=== Instructions to follow ===
The data below must be copied in full and without any change.

=== Data to use ===
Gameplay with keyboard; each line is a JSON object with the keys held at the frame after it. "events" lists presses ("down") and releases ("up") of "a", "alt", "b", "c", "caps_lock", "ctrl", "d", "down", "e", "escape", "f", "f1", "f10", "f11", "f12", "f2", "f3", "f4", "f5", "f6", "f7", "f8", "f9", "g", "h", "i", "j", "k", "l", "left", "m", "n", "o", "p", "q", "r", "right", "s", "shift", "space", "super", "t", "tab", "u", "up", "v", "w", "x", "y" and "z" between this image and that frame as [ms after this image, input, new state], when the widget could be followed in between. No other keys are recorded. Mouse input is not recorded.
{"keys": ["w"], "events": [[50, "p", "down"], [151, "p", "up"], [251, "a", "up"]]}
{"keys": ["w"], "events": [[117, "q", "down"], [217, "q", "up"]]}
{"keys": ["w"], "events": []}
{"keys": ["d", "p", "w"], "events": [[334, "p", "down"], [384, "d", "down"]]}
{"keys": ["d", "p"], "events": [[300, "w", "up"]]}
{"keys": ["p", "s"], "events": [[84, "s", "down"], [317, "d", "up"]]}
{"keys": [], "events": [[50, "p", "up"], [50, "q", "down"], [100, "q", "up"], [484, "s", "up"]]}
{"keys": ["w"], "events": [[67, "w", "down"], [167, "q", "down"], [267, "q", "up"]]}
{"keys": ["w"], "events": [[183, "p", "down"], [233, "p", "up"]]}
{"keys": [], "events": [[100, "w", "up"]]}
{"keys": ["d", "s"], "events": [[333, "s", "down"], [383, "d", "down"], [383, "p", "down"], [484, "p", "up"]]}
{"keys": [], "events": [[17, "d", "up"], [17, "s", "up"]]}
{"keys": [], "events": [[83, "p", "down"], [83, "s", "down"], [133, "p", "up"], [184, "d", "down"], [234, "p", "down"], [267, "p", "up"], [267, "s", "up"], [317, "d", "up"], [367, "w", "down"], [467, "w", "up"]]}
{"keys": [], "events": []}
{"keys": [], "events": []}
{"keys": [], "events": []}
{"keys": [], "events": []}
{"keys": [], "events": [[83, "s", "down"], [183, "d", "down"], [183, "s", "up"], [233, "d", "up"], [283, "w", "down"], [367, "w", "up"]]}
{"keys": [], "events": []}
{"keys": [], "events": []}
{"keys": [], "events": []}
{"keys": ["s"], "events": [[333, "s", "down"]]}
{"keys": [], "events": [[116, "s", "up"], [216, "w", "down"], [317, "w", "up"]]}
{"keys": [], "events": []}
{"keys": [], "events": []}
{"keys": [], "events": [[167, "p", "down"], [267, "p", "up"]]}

=== Result below ===
Gameplay with keyboard; each line is a JSON object with the keys held at the frame after it. "events" lists presses ("down") and releases ("up") of "a", "alt", "b", "c", "caps_lock", "ctrl", "d", "down", "e", "escape", "f", "f1", "f10", "f11", "f12", "f2", "f3", "f4", "f5", "f6", "f7", "f8", "f9", "g", "h", "i", "j", "k", "l", "left", "m", "n", "o", "p", "q", "r", "right", "s", "shift", "space", "super", "t", "tab", "u", "up", "v", "w", "x", "y" and "z" between this image and that frame as [ms after this image, input, new state], when the widget could be followed in between. No other keys are recorded. Mouse input is not recorded.
{"keys": ["w"], "events": [[50, "p", "down"], [151, "p", "up"], [251, "a", "up"]]}
{"keys": ["w"], "events": [[117, "q", "down"], [217, "q", "up"]]}
{"keys": ["w"], "events": []}
{"keys": ["d", "p", "w"], "events": [[334, "p", "down"], [384, "d", "down"]]}
{"keys": ["d", "p"], "events": [[300, "w", "up"]]}
{"keys": ["p", "s"], "events": [[84, "s", "down"], [317, "d", "up"]]}
{"keys": [], "events": [[50, "p", "up"], [50, "q", "down"], [100, "q", "up"], [484, "s", "up"]]}
{"keys": ["w"], "events": [[67, "w", "down"], [167, "q", "down"], [267, "q", "up"]]}
{"keys": ["w"], "events": [[183, "p", "down"], [233, "p", "up"]]}
{"keys": [], "events": [[100, "w", "up"]]}
{"keys": ["d", "s"], "events": [[333, "s", "down"], [383, "d", "down"], [383, "p", "down"], [484, "p", "up"]]}
{"keys": [], "events": [[17, "d", "up"], [17, "s", "up"]]}
{"keys": [], "events": [[83, "p", "down"], [83, "s", "down"], [133, "p", "up"], [184, "d", "down"], [234, "p", "down"], [267, "p", "up"], [267, "s", "up"], [317, "d", "up"], [367, "w", "down"], [467, "w", "up"]]}
{"keys": [], "events": []}
{"keys": [], "events": []}
{"keys": [], "events": []}
{"keys": [], "events": []}
{"keys": [], "events": [[83, "s", "down"], [183, "d", "down"], [183, "s", "up"], [233, "d", "up"], [283, "w", "down"], [367, "w", "up"]]}
{"keys": [], "events": []}
{"keys": [], "events": []}
{"keys": [], "events": []}
{"keys": ["s"], "events": [[333, "s", "down"]]}
{"keys": [], "events": [[116, "s", "up"], [216, "w", "down"], [317, "w", "up"]]}
{"keys": [], "events": []}
{"keys": [], "events": []}
{"keys": [], "events": [[167, "p", "down"], [267, "p", "up"]]}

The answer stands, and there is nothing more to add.